Let’s see, married couple who run the team are getting divorced, fighting for control of the club, arguing over how to split up millions of dollars and various mansions — all of it made possible by the annual 3.5-million-plus fans who march into Dodger Stadium and allow the club to shake them down for hundreds of dollars.

I wrote on this blog earlier this month that I Am Done Bleeding Dodger Blue as long as the McCourts (either of them) run this team.

In that post I linked to documents made public that outline their cynical plans to hike ticket prices and retard payroll. The enormous and grandiose plans they have for themselves that pivot on one (and only one) factor: Their ownership of the Dodgers.

For this, I was tarred by numerous readers. The consensus seemed to be that we must separate the team from its ownership.

Which is just plain daft.

These Dodgers are the expression of the McCourts. The Dodgers are the McCourts. Without the Dodgers, the McCourts are nothing. Without the McCourts, the Dodgers could be champions. Or contenders, at the least.

Do you think it was Ned Colletti who decided he couldn’t even offer arbitration to Randy Wolf and Orlando Hudson?

I say no. It was the McCourts (Frank, I suppose) hunkering down for the divorce battle, cutting and slashing payroll since last Fall. Even up the point of rejecting a chance to get four draft picks because of the potential cost involved.

Was it Ned Colletti who chose to sit around as Cliff Lee and Roy Halladay changed teams? Do you think Ned looked at his starting pitching, post-Wolf, and said, “Oh, we’re good with this.” Or was he up against a salary cap imposed by Frank and Jaime’s spendthrift ways, one that hamstrung him to the point that signing Jamey Carroll was The Big Offseason Move? (Unless you prefer Garret Anderson.)

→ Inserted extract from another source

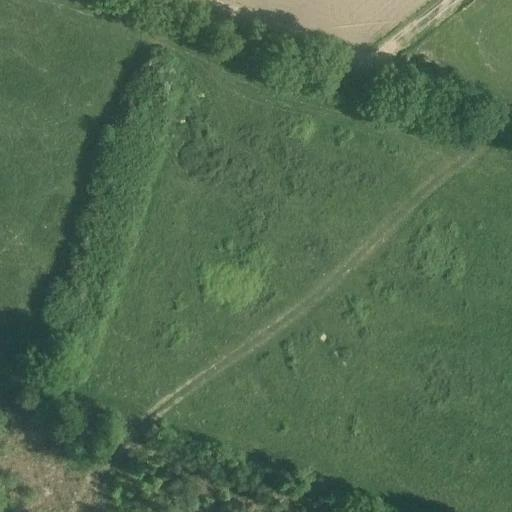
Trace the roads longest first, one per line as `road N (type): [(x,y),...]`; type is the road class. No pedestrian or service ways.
road 1 (track): [(195,0),(376,65)]
road 2 (track): [(376,65),(511,113)]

This is a team that plays in the second-biggest baseball market in the country, yet now spends as if Dodger Stadium were in St. Louis or Seattle.

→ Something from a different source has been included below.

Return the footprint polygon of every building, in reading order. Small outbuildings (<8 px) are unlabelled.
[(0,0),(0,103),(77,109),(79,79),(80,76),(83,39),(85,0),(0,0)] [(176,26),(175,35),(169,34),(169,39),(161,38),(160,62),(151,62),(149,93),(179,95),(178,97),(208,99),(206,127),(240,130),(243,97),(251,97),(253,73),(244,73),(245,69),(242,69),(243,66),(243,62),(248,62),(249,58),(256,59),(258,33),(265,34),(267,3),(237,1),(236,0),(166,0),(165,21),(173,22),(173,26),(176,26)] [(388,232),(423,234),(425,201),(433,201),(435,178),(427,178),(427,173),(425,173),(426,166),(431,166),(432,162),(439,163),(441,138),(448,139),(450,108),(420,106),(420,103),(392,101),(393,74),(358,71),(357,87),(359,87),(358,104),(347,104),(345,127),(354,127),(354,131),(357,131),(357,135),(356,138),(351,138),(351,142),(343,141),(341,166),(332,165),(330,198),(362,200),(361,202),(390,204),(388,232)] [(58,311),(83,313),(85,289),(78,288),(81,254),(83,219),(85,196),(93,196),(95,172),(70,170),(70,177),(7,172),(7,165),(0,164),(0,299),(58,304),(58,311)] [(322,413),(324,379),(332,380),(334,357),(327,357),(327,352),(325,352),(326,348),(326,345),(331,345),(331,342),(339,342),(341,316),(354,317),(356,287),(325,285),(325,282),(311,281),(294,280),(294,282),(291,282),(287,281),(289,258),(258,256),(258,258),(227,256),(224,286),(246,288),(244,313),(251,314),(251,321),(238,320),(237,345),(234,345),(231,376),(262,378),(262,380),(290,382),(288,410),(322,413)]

This is a team that had Vicente Padilla, career mediocrity, throwing on Opening Day … who opened the season with poor Charlie Haeger in the rotation. Along with the injury prone Hiroki Kuroda, the suddenly erratic Chad Billingsley and only guy other teams would like to have, Clayton Kershaw.

Oh, and the middle relief, culled from the scrap heap. On the cheap. Which is what the Dodgers are all about since Frank and Jaime went to court. And some fans thought the Dodgers could win with that pitching staff?

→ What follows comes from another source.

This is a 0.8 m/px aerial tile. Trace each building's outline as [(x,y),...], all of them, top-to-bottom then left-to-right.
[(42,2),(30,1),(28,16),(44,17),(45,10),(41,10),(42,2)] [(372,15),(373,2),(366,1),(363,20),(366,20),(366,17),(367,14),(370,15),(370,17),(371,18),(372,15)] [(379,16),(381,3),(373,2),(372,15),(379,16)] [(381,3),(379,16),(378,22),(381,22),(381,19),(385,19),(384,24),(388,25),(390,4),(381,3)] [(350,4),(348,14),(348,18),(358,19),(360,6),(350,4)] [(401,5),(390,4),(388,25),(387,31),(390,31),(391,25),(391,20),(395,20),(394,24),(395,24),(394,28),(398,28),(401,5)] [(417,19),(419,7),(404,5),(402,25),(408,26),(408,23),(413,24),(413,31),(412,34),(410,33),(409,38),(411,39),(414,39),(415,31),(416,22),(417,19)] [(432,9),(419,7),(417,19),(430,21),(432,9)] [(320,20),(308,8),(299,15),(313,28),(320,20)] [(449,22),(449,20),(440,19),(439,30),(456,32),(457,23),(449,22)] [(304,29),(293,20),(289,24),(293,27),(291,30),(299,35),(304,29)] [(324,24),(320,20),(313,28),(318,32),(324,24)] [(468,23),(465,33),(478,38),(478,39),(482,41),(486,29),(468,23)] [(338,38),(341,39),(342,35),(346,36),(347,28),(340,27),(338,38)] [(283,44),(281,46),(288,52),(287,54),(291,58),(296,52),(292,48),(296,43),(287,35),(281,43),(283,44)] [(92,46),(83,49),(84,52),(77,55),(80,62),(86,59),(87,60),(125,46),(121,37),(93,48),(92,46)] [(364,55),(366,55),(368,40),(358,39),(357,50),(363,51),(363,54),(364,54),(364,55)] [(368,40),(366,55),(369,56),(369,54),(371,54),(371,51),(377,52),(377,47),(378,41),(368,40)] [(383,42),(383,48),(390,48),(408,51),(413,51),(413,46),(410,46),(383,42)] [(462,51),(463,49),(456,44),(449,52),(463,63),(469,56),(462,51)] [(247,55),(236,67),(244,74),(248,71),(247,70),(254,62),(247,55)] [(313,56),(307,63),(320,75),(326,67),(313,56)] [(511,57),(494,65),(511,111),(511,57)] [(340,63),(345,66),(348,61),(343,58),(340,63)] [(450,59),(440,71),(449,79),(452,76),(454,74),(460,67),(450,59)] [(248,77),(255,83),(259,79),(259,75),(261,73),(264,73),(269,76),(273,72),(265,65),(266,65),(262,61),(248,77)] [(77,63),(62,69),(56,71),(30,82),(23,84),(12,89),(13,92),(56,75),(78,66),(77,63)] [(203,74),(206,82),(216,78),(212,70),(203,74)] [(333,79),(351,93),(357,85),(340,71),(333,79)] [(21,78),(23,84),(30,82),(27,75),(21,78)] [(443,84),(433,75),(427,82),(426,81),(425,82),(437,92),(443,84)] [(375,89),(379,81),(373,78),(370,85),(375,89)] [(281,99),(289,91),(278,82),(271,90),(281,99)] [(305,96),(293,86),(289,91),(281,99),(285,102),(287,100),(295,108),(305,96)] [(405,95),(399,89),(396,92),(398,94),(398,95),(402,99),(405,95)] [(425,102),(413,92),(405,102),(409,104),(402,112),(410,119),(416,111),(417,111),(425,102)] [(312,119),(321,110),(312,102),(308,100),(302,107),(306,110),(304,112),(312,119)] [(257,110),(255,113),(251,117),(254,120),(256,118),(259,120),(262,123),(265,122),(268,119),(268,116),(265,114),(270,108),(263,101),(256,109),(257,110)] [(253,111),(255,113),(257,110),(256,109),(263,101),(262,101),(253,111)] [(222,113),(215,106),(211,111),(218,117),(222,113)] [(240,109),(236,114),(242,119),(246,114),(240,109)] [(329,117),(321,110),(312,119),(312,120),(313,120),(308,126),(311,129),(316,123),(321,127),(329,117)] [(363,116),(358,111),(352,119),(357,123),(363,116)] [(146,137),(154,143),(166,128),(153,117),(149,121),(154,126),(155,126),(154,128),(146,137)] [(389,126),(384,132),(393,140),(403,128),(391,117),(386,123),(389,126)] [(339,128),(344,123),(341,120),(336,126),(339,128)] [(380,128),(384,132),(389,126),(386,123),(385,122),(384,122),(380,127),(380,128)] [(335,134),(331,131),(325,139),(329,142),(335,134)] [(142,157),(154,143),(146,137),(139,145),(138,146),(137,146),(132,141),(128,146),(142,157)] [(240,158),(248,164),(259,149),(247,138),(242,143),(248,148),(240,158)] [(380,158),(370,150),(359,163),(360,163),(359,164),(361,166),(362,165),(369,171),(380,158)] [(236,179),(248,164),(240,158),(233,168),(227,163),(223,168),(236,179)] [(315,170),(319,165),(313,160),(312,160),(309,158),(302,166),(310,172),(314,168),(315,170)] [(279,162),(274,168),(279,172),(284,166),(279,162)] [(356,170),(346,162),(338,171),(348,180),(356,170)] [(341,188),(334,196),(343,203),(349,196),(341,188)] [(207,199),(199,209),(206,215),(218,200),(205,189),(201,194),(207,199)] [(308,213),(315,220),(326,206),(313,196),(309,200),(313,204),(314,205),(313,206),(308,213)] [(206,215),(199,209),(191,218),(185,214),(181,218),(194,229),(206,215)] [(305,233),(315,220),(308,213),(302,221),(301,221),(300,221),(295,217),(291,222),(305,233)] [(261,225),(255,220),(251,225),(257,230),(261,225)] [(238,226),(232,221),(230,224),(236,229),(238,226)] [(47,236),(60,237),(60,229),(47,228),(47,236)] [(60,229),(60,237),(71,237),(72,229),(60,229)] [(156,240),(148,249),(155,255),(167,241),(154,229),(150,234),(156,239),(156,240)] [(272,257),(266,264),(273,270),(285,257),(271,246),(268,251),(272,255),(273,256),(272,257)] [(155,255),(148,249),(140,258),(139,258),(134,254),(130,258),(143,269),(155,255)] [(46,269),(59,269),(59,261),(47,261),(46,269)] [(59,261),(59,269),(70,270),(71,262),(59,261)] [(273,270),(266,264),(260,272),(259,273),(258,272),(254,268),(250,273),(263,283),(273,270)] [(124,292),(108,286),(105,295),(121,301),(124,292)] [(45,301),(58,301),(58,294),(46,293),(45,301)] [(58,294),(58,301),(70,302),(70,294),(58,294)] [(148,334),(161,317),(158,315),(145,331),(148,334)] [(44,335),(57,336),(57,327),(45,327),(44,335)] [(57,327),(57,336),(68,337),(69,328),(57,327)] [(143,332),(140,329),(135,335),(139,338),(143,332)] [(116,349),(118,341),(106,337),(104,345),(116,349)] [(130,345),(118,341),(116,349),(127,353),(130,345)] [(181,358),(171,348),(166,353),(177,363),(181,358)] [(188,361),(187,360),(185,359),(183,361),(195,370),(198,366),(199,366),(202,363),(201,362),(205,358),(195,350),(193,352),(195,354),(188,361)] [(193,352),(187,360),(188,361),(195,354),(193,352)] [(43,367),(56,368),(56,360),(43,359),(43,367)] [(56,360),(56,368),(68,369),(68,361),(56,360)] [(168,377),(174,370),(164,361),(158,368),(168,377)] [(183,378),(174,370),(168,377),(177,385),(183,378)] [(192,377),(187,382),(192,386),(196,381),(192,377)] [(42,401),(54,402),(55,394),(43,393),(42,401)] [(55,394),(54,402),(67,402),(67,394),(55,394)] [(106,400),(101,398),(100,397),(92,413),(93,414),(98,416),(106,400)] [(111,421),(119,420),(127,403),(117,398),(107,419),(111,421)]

I later wrote that the fans ought to buy out the McCourts so we could turn everyday operations of the club to Peter O’Malley.

Now, Peter O’Malley may not be a Man of the People, but his family brought the club to Los Angeles. It genuinely was a family operation when he was here.  He may have run short of cash at the end, but never, ever was something other than the Dodgers his top priority.

People! Your enemies are not Ned Colletti or Matt Kemp. They are not the players or field managers — or general manager — of this on-the-cheap ballclub.

The rot at the heart of this franchise is named McCourt. As long as either one is in charge, the other will be getting paid for giving up his/her share, crippling the team’s options, turning the stadium’s turnstiles into cash points for two greedy, egomaniacal creatures.

Don’t blame the players. Don’t blame the messenger. Look at where this begins, the source of the infection. The McCourts.

If you want the situation to improve, stop buying tickets. Boycott the club until new ownership is in place. Till then, you’re just inmates brawling in the exercise yard … as the wardens watch and laugh from on high.